**Work request**
Reproduce the data below exactly. Skip the pictures.
- - - - - - -
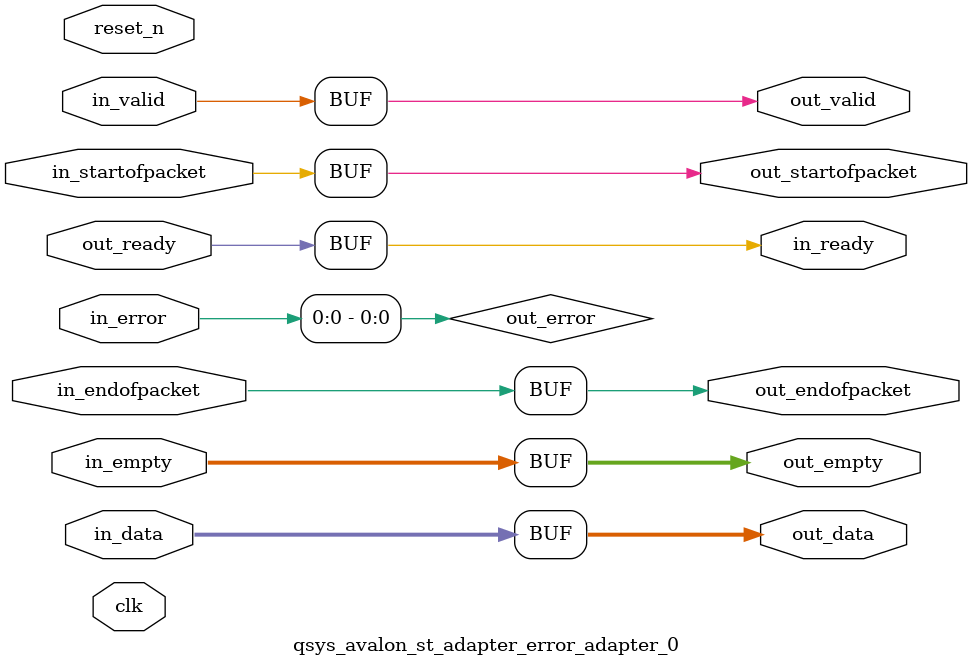
<source format=v>

`timescale 1ns / 100ps
module qsys_avalon_st_adapter_error_adapter_0 (
    
      // Interface: clk
      input              clk,
      // Interface: reset
      input              reset_n,
      // Interface: in
      output reg         in_ready,
      input              in_valid,
      input      [31: 0] in_data,
      input      [ 5: 0] in_error,
      input              in_startofpacket,
      input              in_endofpacket,
      input      [ 1: 0] in_empty,
      // Interface: out
      input              out_ready,
      output reg         out_valid,
      output reg [31: 0] out_data,
      output reg         out_startofpacket,
      output reg         out_endofpacket,
      output reg [ 1: 0] out_empty
);


   reg          out_error;

   // ---------------------------------------------------------------------
   //| Pass-through Mapping
   // ---------------------------------------------------------------------
   always @* begin
      in_ready = out_ready;
      out_valid = in_valid;
      out_data = in_data;
      out_startofpacket = in_startofpacket;
      out_endofpacket = in_endofpacket;
      out_empty = in_empty;

   end

   // ---------------------------------------------------------------------
   //| Error Mapping
   // ---------------------------------------------------------------------
   always @* begin
      out_error = 0;
      
      out_error = in_error;
   end
endmodule
</source>
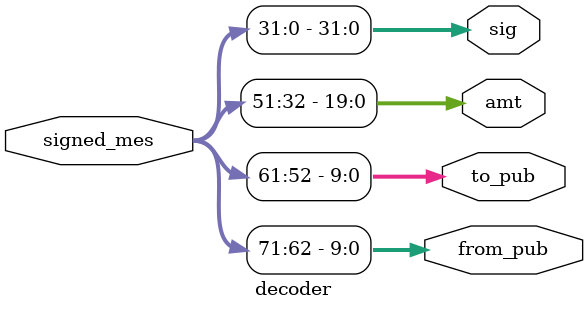
<source format=v>

module decoder(
    input  [71:0]  signed_mes,
    output [9:0]   from_pub,
    output [9:0]   to_pub,
    output [19:0]  amt,
    output [31:0]  sig
);

assign from_pub = signed_mes[71:62];
assign to_pub   = signed_mes[61:52];
assign amt      = signed_mes[51:32];
assign sig      = signed_mes[31:0];

endmodule
</source>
- - - - - - -
**Answer to the problem**
<source format=v>

`timescale 1ns / 100ps
module qsys_avalon_st_adapter_error_adapter_0 (
    
      // Interface: clk
      input              clk,
      // Interface: reset
      input              reset_n,
      // Interface: in
      output reg         in_ready,
      input              in_valid,
      input      [31: 0] in_data,
      input      [ 5: 0] in_error,
      input              in_startofpacket,
      input              in_endofpacket,
      input      [ 1: 0] in_empty,
      // Interface: out
      input              out_ready,
      output reg         out_valid,
      output reg [31: 0] out_data,
      output reg         out_startofpacket,
      output reg         out_endofpacket,
      output reg [ 1: 0] out_empty
);


   reg          out_error;

   // ---------------------------------------------------------------------
   //| Pass-through Mapping
   // ---------------------------------------------------------------------
   always @* begin
      in_ready = out_ready;
      out_valid = in_valid;
      out_data = in_data;
      out_startofpacket = in_startofpacket;
      out_endofpacket = in_endofpacket;
      out_empty = in_empty;

   end

   // ---------------------------------------------------------------------
   //| Error Mapping
   // ---------------------------------------------------------------------
   always @* begin
      out_error = 0;
      
      out_error = in_error;
   end
endmodule
</source>
<source format=v>

module decoder(
    input  [71:0]  signed_mes,
    output [9:0]   from_pub,
    output [9:0]   to_pub,
    output [19:0]  amt,
    output [31:0]  sig
);

assign from_pub = signed_mes[71:62];
assign to_pub   = signed_mes[61:52];
assign amt      = signed_mes[51:32];
assign sig      = signed_mes[31:0];

endmodule
</source>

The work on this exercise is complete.